Andhra HC (Pre-Telangana)
New India Assurance Company Ltd., ... vs Palla Peda Polamma And Others on 10 February, 2000
Equivalent citations: II(2000)ACC183, 2000(2)ALD650, 2000(3)ALT332, 2000 A I H C 2372, (2000) 2 TAC 403, (2000) 2 ANDHLD 650, (2000) 3 ANDH LT 332, (2000) 2 ACC 183, (2000) 2 ANDHWR 19
JUDGMENT
1. The New India Assurance Company Limited, Visakhapatnam filed this civil miscellaneous appeal against the order of the District Judge and Motor Accidents Claims Tribunal, Visakhapatnam dated 5-7-1989 in MOPNo.131 of 1986.
2. The appellant is the 3rd, respondent in the said OP. Respondents 1 to 5 are the claimants in the OP. The 6th respondent herein is the driver and the 7th respondent is the owner of the offending vehicle. The 6th respondent is given up and as far as the 7th respondent is concerned, proof of paper publication has been filed, which is sufficient proof of service of notice, but, no one appeared on behalf of the 7th respondent.
3. Sri Kota Subba Rao, the learned Counsel for the appellant-Insurance Company contended that the appellant is not disputing the occurrence of the accident that took place due to the rash and negligent driving of the lorry bearing No.AAV 636 belonging to the 7th respondent and it is also not disputing the total quantum of compensation arrived at Rs.80,600/- awarded by the Tribunal, but only contended that the limits of the liability to public risk is only limited to Rs.50,000/- under Section 95(2)(b) of the Old Motor Vehicles Act and there is no separate agreement entered into by the owner of the vehicle with the Insurance Company covering the public risk over and above the liability as contemplated under the said section and the insurance premium paid is only Rs.240/- covering the risk against the Insurance Company to an extent of Rs.50,000/- alone, and therefore, the Insurance Company is liable to pay Rs.50,000/-, but not over and above Rs.50,000/- and the remaining amount shall be paid by the owner of the vehicle alone.
4. It is further submitted that the order of the Tribunal relying upon the judgment of the Madras High Court in M/s.
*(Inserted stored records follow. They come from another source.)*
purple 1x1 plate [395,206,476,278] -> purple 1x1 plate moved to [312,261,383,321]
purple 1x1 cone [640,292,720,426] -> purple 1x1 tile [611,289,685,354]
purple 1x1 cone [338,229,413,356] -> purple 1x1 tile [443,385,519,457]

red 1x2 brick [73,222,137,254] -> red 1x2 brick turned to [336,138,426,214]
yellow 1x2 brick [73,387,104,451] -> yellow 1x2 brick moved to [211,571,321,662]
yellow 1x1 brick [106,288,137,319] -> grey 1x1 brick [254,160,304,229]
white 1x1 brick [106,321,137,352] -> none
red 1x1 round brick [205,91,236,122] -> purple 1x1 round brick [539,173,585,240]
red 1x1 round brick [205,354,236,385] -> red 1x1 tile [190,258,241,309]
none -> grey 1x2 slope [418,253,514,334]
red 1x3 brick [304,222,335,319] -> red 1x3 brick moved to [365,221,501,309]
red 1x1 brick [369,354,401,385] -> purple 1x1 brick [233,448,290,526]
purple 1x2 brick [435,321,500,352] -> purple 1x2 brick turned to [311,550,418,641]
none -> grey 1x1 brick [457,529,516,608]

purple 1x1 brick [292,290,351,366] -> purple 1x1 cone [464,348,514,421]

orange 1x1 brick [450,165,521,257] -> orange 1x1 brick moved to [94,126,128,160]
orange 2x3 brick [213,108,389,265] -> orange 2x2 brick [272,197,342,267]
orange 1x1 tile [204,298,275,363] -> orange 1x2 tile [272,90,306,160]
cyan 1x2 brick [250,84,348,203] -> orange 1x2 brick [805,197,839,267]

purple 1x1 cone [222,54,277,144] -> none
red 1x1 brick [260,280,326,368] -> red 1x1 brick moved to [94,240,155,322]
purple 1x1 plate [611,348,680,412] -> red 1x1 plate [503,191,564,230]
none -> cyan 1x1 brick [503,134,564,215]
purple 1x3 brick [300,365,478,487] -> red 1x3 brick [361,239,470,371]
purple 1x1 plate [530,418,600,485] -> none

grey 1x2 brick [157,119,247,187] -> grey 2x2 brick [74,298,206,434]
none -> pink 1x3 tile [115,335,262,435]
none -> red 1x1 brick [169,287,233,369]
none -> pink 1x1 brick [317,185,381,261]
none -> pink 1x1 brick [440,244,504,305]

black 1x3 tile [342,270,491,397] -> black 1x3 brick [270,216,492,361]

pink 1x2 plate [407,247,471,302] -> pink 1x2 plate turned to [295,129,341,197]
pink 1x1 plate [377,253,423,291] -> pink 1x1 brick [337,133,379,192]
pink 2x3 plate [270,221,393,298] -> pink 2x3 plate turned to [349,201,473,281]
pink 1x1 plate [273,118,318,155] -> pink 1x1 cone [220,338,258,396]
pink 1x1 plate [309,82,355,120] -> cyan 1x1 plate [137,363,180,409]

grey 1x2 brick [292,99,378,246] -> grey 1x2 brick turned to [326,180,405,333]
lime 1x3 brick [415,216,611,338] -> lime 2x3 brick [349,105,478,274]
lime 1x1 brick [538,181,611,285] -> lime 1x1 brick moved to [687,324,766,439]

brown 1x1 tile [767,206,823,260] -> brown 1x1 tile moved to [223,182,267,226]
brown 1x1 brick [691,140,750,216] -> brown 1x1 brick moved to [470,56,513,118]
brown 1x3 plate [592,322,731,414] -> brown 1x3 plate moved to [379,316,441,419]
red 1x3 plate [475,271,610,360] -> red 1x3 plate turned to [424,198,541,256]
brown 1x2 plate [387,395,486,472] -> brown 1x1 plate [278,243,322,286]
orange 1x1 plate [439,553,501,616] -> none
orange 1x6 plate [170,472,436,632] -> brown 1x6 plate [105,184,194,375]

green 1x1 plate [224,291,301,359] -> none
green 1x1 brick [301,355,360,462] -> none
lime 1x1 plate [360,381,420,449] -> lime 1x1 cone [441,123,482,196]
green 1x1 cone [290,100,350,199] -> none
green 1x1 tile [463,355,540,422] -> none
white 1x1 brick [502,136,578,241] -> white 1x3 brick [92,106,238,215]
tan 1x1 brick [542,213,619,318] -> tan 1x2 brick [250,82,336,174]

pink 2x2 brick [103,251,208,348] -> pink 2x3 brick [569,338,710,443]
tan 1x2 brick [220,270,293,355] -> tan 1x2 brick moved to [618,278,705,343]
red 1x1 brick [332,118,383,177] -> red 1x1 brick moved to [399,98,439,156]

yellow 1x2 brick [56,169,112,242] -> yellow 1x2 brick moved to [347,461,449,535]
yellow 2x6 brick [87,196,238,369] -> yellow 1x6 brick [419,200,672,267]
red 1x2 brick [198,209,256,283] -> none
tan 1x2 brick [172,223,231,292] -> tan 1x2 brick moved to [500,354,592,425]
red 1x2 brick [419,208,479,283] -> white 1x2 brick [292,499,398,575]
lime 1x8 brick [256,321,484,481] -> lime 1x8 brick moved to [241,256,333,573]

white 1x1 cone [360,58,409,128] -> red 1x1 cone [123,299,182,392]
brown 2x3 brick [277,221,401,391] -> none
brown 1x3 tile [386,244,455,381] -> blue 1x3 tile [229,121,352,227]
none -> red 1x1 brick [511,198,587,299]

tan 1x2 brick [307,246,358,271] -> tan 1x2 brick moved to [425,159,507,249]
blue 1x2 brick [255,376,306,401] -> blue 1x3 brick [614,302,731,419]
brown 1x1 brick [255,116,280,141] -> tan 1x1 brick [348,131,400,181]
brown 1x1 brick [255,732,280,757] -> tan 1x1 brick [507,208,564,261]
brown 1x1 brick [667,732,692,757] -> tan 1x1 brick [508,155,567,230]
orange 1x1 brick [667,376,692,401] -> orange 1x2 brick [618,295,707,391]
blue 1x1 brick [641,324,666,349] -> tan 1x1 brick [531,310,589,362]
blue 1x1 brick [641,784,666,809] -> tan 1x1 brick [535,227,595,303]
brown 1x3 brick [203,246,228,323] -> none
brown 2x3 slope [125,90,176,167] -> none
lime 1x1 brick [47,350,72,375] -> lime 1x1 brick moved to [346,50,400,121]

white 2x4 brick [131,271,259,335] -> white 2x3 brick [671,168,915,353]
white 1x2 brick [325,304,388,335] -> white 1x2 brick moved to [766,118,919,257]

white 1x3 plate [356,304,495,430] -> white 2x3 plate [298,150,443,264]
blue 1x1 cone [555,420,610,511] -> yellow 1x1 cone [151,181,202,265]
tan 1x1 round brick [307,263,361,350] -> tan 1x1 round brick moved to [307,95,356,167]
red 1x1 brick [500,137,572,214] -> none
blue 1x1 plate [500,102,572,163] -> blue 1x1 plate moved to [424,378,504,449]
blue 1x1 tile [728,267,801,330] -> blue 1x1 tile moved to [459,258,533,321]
Oriental Fire and General Insurance Company v. V. Ganapathi Ramalingam, , wherein it was held that the limitation prescribed under Section 95(2) of the Act will not apply to the vehicles which have been comprehensively insured to cover all risks, is no more a good law, in view of the judgment of the Supreme Court in National Insurance Company Limited., New Delhi v. Jugal Kishore, (DB). The Supreme Court held in the abovesaid case that in the case of comprehensive insurance of the vehicle without paying the higher premium on the score of third party limits, i.e., liability to the public risks, the liability of the insurer cannot be unlimited or higher than the statutory liability fixed under Section 95(2) of the Motor Vehicles Act, 1939, and that to cover up a higher risk, a specific agreement has to be arrived at between the owner and the insurer and a separate premium has to be paid on the amount of liability undertaken by the Insurance Company in this behalf for the payment of compensation in respect of the excess statutory liability.
5. In the instance case also, as is evident from the policy of insurance, the appellant-Insurance Company did not undertake in the policy any liability in excess of the statutory liability. Therefore, the award against the appellant could be only in accordance with the statutory liability under Section 95(2)(b)(i) of the Act, i.e., to the extent of Rs.50,000/-.
6. For the aforesaid reasons, I agree with the contentions of the learned Counsel for the appellant and the appeal is accordingly allowed limiting the liability of the appellant to pay the compensation amount of Rs.50,000/- alone from out of the total compensation amount of Rs.80,600/-, and it is needless to say that the claimants are entitled to recover the remaining amount of Rs.30,600/- from the owner of the vehicle, i.e., the 7th respondent. No costs.